Lee Brice

by Lily Landreth

Lee Brice is best known for crafting music born of his Southeastern roots, but loved the country over for its down-home emotions and values. He recently released a new single, “Boy,” and his fourth album comes out in November. Lee has won numerous awards, including Song of the Year at the CMA and ACM awards in 2012 for his single, “I Drive Your Truck,” but like most artists, his inspiration isn’t found in any one area alone. Yet the time he spends outdoors while hunting or fishing often kindles the ideas that eventually make their way to our radios.
Lee started fishing as soon as he could cast a rod, and was given his first shotgun when he was 10, hunting often with his dad or brother near their home in Sumter, South Carolina. “My daddy took us, and every chance we had, we were dove hunting or deer hunting, or hunting for rabbits or squirrels—anything we could find,” says Lee. “It’s been a part of my life since I was little. I got into duck hunting in the last ten years, and I just went turkey hunting for the first time last year, which was really cool. It’s a whole different style. Being on the road so much, I meet people from other places, where they have elk and other types of hunting that’s a whole different ball game. I want to get in to that.”
As a father raising three children with his wife, Sara—including their daughter who was born in June, Trulee—Lee says those new hunting opportunities will have to wait. But last year, he purchased 240 acres of land not far from his home near Nashville, Tennessee, and he’s making improvements to bring in more deer with the help of Record Rack feed. “I just got the farm last September, and it had no food on it whatsoever. I killed a ten (point) last year, and a buddy came over and killed one, but there was no food, so that was my first priority. I have four different food plots and some feeders, and I put some new stands up. We recently saw twelve bucks in the same night, and what a difference from last year when there were just three bucks. I have a farm manager out there who’s helped me. It’s a tough process, but the bucks have grown so much and they have so much mass. I’m not used to that.
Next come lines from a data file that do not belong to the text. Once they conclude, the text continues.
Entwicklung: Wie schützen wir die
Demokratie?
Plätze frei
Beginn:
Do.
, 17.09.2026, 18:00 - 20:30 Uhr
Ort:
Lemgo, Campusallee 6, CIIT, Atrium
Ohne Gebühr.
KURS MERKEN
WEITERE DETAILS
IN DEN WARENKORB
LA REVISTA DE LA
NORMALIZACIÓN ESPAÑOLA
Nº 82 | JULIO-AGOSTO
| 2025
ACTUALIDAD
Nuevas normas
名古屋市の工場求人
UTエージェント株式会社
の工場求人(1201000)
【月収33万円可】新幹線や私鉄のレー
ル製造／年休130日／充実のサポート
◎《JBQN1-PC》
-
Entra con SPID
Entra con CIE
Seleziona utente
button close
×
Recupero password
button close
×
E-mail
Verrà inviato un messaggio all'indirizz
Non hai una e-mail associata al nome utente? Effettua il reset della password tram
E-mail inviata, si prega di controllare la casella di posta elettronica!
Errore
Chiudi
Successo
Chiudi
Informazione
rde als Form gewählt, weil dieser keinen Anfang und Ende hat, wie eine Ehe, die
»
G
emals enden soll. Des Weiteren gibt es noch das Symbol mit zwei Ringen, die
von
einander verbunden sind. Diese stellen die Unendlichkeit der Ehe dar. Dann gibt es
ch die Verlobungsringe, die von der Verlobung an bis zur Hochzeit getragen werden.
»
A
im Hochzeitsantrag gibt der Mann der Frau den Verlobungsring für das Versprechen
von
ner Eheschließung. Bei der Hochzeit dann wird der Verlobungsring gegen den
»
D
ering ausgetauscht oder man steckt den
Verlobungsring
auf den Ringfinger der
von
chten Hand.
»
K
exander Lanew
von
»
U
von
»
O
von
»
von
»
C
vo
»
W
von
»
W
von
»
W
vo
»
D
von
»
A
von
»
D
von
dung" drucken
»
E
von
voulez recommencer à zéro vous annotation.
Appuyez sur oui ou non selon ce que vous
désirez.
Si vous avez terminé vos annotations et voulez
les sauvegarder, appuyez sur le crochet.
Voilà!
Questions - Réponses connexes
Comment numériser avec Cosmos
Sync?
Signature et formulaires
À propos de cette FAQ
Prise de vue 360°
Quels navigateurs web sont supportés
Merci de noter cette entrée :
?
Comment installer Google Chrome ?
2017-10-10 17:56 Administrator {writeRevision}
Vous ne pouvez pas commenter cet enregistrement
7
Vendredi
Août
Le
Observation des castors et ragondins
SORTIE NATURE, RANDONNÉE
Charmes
I’m from South Carolina where the deer are smaller than here in Tennessee.”
The land, where Lee plans to build a house in the future, is surrounded by the Harpeth River. Lee is in the process of turning a small cow pond into a seven-acre bass pond. “I’ve been getting in to fly fishing the last few years, and the farm is going to be my sanctuary for all of that. The point of it is to try and get out there and relax and decompress. But because it is the one time when I can really breathe and rest my mind, that’s when there’s a freedom of inspiration. Sometimes I think of song titles, and even an emotion’s an inspiration in itself. I go there to get away from work, but it turns back into how work started, and being inspired.”
Lee also loves sharing his passion of the outdoors with his children, especially his oldest son, Takoda. “He’s been going and sitting with me the last couple of years, and my youngest son (Ryker) can now spot deer, and he’s getting the excitement for it. I’ve learned that hunting is such a great thing, and I think it’s important to have kids around it. There are so many facets to it—not only the hunting itself, but the preparation. It’s the little things they learn growing up that stick with them their whole lives, because it did me.”
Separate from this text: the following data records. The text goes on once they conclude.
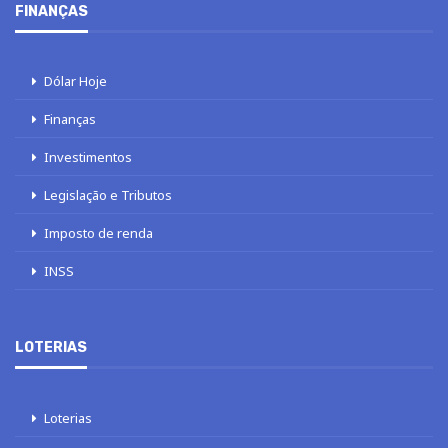
FINANÇAS
Dólar Hoje
Finanças
Investimentos
Legislação e Tributos
Imposto de renda
INSS
LOTERIAS
Loterias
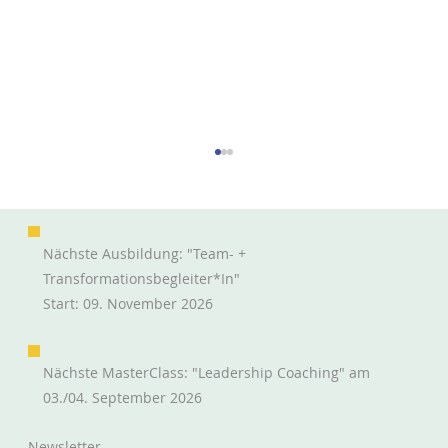
Nächste Ausbildung: "Team- +
Transformationsbegleiter*in"
Start: 09. November 2026
Nächste MasterClass: "Leadership Coaching" am
Die Coachinghaltung zu verlieren geht
03./04. September 2026
schnell. Sie wiederzufinden lohnt sich.
Newsletter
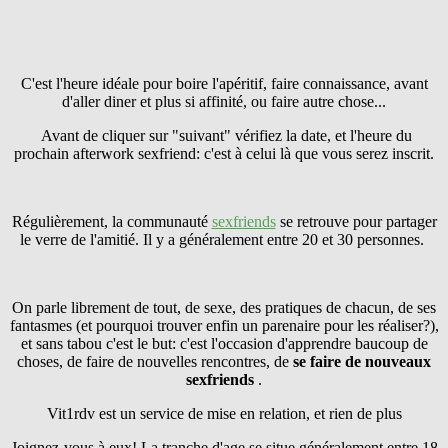
C'est l'heure idéale pour boire l'apéritif, faire connaissance, avant
d'aller diner et plus si affinité, ou faire autre chose...
Avant de cliquer sur "suivant" vérifiez la date, et l'heure du
prochain afterwork sexfriend: c'est à celui là que vous serez inscrit.
Régulièrement, la communauté
sexfriends
se retrouve pour partager
le verre de l'amitié. Il y a généralement entre 20 et 30 personnes.
On parle librement de tout, de sexe, des pratiques de chacun, de ses
fantasmes (et pourquoi trouver enfin un parenaire pour les réaliser?),
et sans tabou c'est le but: c'est l'occasion d'apprendre baucoup de
choses, de faire de nouvelles rencontres, de
se faire
de nouveaux
sexfriends
.
Vit1rdv est un service de mise en relation, et rien de plus
Joignez-vous à eux! La tranche d'age se situe généralement entre 18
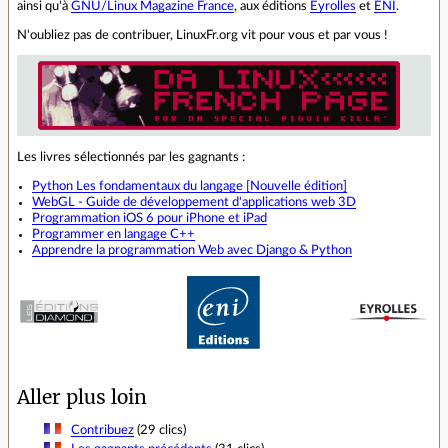
ainsi qu'à
GNU/Linux Magazine France
, aux éditions
Eyrolles
et
ENI
.
N'oubliez pas de contribuer, LinuxFr.org vit pour vous et par vous !
Les livres sélectionnés par les gagnants :
Python Les fondamentaux du langage [Nouvelle édition]
WebGL - Guide de développement d'applications web 3D
Programmation iOS 6 pour iPhone et iPad
Programmer en langage C++
Apprendre la programmation Web avec Django & Python
Aller plus loin
Contribuez
(29 clics)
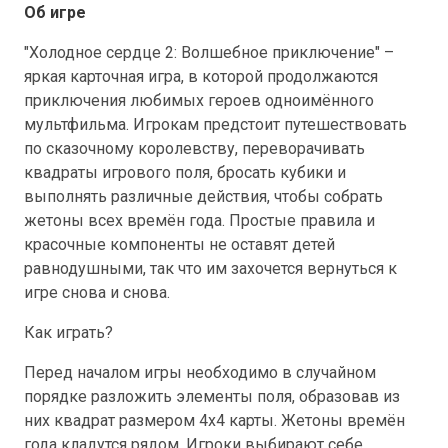
Об игре
"Холодное сердце 2: Волшебное приключение" –
яркая карточная игра, в которой продолжаются
приключения любимых героев одноимённого
мультфильма. Игрокам предстоит путешествовать
по сказочному королевству, переворачивать
квадраты игрового поля, бросать кубики и
выполнять различные действия, чтобы собрать
жетоны всех времён года. Простые правила и
красочные компоненты не оставят детей
равнодушными, так что им захочется вернуться к
игре снова и снова.
Как играть?
Перед началом игры необходимо в случайном
порядке разложить элементы поля, образовав из
них квадрат размером 4x4 карты. Жетоны времён
года кладутся рядом. Игроки выбирают себе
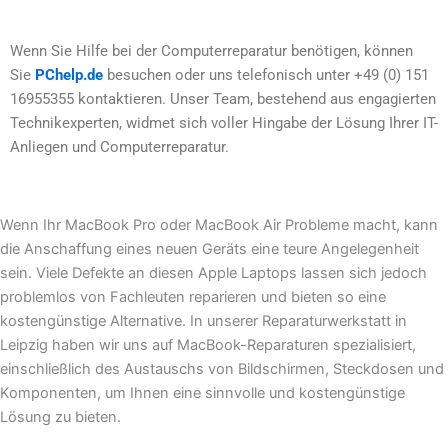
Wenn Sie Hilfe bei der Computerreparatur benötigen, können
Sie
PChelp.de
besuchen oder uns telefonisch unter +49 (0) 151
16955355 kontaktieren. Unser Team, bestehend aus engagierten
Technikexperten, widmet sich voller Hingabe der Lösung Ihrer IT-
Anliegen und Computerreparatur.
Wenn Ihr MacBook Pro oder MacBook Air Probleme macht, kann
die Anschaffung eines neuen Geräts eine teure Angelegenheit
sein. Viele Defekte an diesen Apple Laptops lassen sich jedoch
problemlos von Fachleuten reparieren und bieten so eine
kostengünstige Alternative. In unserer Reparaturwerkstatt in
Leipzig haben wir uns auf MacBook-Reparaturen spezialisiert,
einschließlich des Austauschs von Bildschirmen, Steckdosen und
Komponenten, um Ihnen eine sinnvolle und kostengünstige
Lösung zu bieten.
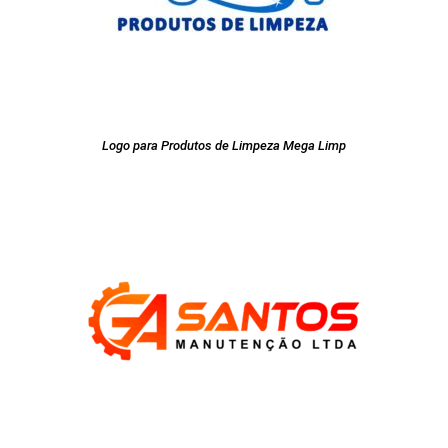
Logo para Produtos de Limpeza Mega Limp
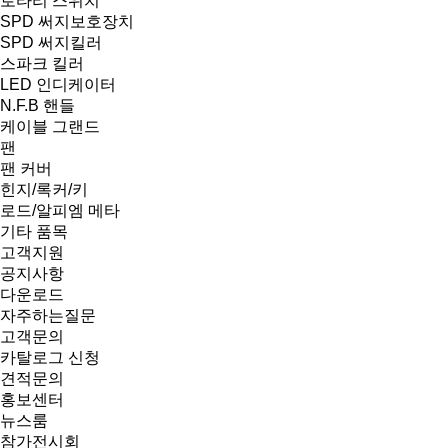
로타리 스위치
SPD 써지보호장치
SPD 써지킬러
스파크 킬러
LED 인디케이터
N.F.B 핸들
케이블 그랜드
팬
팬 커버
힌지/록커/키
로드/알피엠 메타
기타 품목
고객지원
공지사항
다운로드
자주하는질문
고객문의
카탈로그 신청
견적문의
홍보센터
뉴스룸
참가전시회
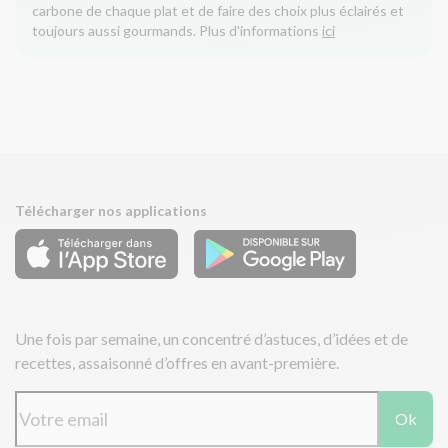
carbone de chaque plat et de faire des choix plus éclairés et
toujours aussi gourmands. Plus d'informations
ici
Télécharger nos applications
Une fois par semaine, un concentré d’astuces, d’idées et de
recettes, assaisonné d’offres en avant-première.
Ok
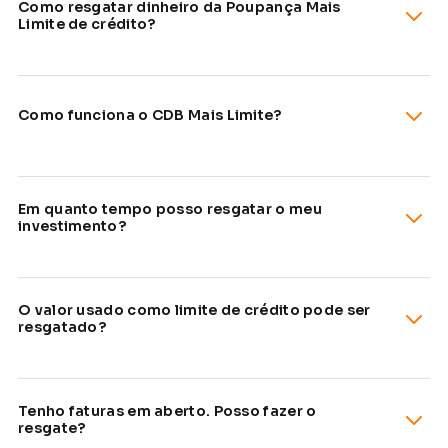
Como resgatar dinheiro da Poupança Mais
Limite de crédito?
Como funciona o CDB Mais Limite?
Em quanto tempo posso resgatar o meu
investimento?
O valor usado como limite de crédito pode ser
resgatado?
Tenho faturas em aberto. Posso fazer o
resgate?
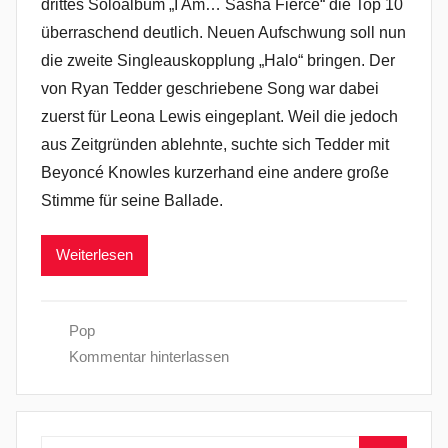
drittes Soloalbum „I Am… Sasha Fierce“ die Top 10
überraschend deutlich. Neuen Aufschwung soll nun
die zweite Singleauskopplung „Halo“ bringen. Der
von Ryan Tedder geschriebene Song war dabei
zuerst für Leona Lewis eingeplant. Weil die jedoch
aus Zeitgründen ablehnte, suchte sich Tedder mit
Beyoncé Knowles kurzerhand eine andere große
Stimme für seine Ballade.
Weiterlesen
Pop
Kommentar hinterlassen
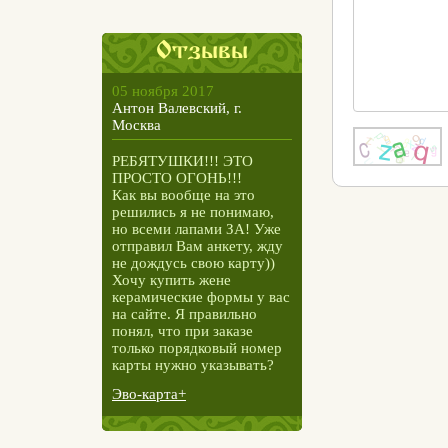
Отзывы
05 ноября 2017
Антон Валевский, г.
Москва
РЕБЯТУШКИ!!! ЭТО
ПРОСТО ОГОНЬ!!!
Как вы вообще на это
решились я не понимаю,
но всеми лапами ЗА! Уже
отправил Вам анкету, жду
не дождусь свою карту))
Хочу купить жене
керамические формы у вас
на сайте. Я правильно
понял, что при заказе
только порядковый номер
карты нужно указывать?
Эво-карта+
Rodeo has stuck with Lee as well over the years, particularly when he was first starting his music career, and playing in Las Vegas at the South Point Hotel. “I got to meet a lot of guys out there, and through my manager Enzo, I got to be good friends with Tuff Hedeman. I’m a fan,” says Lee. “We play the Houston Rodeo and a lot of the big ones, and I sure do respect it like crazy.
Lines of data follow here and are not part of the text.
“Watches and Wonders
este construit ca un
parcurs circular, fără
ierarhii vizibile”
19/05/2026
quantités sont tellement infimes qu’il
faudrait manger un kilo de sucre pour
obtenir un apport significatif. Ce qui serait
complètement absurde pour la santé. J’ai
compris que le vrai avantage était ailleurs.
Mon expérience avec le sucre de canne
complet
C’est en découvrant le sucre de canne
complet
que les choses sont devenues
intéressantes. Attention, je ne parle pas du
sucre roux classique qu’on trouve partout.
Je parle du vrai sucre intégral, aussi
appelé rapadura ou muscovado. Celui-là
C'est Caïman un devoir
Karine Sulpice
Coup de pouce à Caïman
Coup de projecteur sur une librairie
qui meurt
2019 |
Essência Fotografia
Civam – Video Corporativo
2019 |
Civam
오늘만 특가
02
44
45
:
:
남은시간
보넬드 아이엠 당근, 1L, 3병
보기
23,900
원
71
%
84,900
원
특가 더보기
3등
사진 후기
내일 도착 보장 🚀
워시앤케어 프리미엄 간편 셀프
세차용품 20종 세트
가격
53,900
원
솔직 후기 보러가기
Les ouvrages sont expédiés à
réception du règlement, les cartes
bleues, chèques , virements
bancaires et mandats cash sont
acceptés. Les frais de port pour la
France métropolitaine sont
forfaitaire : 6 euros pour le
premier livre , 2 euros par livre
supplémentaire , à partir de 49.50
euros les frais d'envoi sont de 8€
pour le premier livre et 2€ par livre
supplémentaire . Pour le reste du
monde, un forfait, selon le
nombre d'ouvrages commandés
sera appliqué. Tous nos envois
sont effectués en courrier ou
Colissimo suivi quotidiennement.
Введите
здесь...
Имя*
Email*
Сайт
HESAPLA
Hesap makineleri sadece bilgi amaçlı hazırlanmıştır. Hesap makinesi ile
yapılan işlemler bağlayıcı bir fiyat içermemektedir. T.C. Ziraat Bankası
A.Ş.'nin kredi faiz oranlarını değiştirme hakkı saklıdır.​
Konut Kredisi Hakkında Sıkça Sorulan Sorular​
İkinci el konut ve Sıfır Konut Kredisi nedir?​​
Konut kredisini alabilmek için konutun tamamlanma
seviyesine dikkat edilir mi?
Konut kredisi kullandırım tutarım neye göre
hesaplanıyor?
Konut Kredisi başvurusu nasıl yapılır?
“Early on, my whole life was music and football and hunting and fishing. I played football for Clemson all the way through college, and once that was over, music was the natural thing for me. Now, even though it’s a job and it’s definitely hard work, it’s a job that I love. I’m so fortunate to do what I love for a living, so that leaves hunting and fishing as something I love to do that I don’t get paid for. I still work for it—I still put up the stands and food plots and clean the deer—but it’s good.”